Greatest Football Movie Ever Tournament: North Dallas Forty vs The Replacements

The first week of our "Greatest Football Movie Ever" tournament is in the books, and it featured two pretty decisive victories by Brian's Song and Any Given Sunday. Those two movies will square off against one another in the semi-finals of the Professional Bracket when we get back around to them in March. This week, we'll resolve the two match-ups that will determine our second semi-final matchup.

This week's match-up pits a couple of films that got a little bit of buzz when the list of movies was announced against one another. Should be a fairly interesting one.

Oh, one more note. . .I'm trying to go with the trailers for these movies as much as possible from here on out. There are a ton of other YouTube clips and clips at other places for various scenes and stuff like that.

North Dallas Forty

North Dallas Forty is the story of the North Dallas Bulls, a 1970s-era professional football team that bears a bit of a resemblance to the Dallas Cowboys. There's a reason for that. . .the movie is based on the semi-autobiographical novel by former NFL player Peter Gent, who played for the Cowboys from 1964 to 1968. He was never a star or anything like that on the football field, but he quickly became one after the publication of his book in 1973. The book is considered one of the best sports books ever written. This movie came out in 1979.

The movie stars Nick Nolte. . .and his epic 70s mustache. . .as wide receiver Phil Elliot. Elliot is a star wide receiver who is trying to hold on to his career, and abusing the heck out of painkillers as a result. (Elliot is rumored to be based on Peter Gent himself, although Gent was never actually a star in the NFL.)  Elliot and quarterback Sam Maxwell (played by Mac Davis) are popular players, and spend much of their off-time engaged in less than moral activities. The team plays for a legendary coach, B.A. Strother (played by G.D. Spradlin, who sounds an awful lot like Cotton Hill from the King of the Hill television series), who tends to turn a blind eye towards the off-field activities of his players.

North Dallas Forty contains some of the best football scenes you're going to get in any of these movies. Incredibly realistic and not cartoonish like some movies. This is widely regarded among the top football films ever made, and with good reason.

The Replacements

The Replacements, a movie which came out in the year 2000, is loosely. . .very loosely. . .based on the 1987 NFL player strike, in which the owners of the National Football League teams brought in replacement players in order to play bad football games that they could still sell tickets for. The movie is about one of those teams of "scabs" that answered the call when the "real" professionals refused to cross the picket line.

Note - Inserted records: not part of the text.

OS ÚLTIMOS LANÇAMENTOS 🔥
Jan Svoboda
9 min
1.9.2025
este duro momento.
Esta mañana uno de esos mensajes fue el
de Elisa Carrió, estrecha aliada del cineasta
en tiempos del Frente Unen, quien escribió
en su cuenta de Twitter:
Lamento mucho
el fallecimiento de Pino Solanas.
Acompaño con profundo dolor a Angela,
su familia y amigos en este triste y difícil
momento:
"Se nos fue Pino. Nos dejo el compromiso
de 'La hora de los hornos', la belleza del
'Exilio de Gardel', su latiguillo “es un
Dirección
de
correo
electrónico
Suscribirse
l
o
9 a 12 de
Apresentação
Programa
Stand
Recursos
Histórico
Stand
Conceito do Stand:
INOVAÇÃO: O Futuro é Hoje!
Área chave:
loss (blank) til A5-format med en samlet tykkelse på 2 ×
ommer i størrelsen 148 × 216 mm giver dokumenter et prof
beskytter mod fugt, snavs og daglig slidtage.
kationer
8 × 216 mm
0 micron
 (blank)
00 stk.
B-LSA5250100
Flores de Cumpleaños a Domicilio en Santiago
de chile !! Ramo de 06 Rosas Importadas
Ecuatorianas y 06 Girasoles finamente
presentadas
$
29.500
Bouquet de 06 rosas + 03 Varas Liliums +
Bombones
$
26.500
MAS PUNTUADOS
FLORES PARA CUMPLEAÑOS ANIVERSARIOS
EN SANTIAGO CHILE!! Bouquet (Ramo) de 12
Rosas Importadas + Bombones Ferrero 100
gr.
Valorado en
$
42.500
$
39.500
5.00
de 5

The team, in this case, is the Washington Sentinels. The main character is quarterback Shane Falco (played by Keanu Reeves), a quarterback that choked in his final game at Ohio State University (sorry, Ted), and washed out of the professional ranks after one season.  Falco and the rest of the scab players are brought to Washington after the strike by head coach Jimmy McGinty (played by Gene Hackman). McGinty was the coach of the Sentinels for a long time, and was fired for getting into an argument with the owner, Edward O'Neil (Jack Warden) before being asked back to coach the replacement players. Even the cheerleading squads are replacements, including a couple of strippers that actually seem to you've already stopped reading this and are doing a Google search, so never mind.

The way the games play out, even the results, are somewhat based on what the Redskins' "scab" players did during the '87 replacement games. The Redskins replacement players won all three of their games, and played a relatively small part to help in helping the Redskins reach the Super Bowl that year. As we've mentioned on the site before, the '87 Redskins defeated the Vikings to get to the Super Bowl, where they thrashed the Denver Broncos. Ironically, in the episode of NFL Films' America's Game where the '87 Redskins got profiled, the narrator for the show was none other than Gene Hackman.

So there you have it, folks. . .another match-up in our quest to determine the Greatest Football Movie Ever. Feel free to debate everything right here, and don't forget to vote!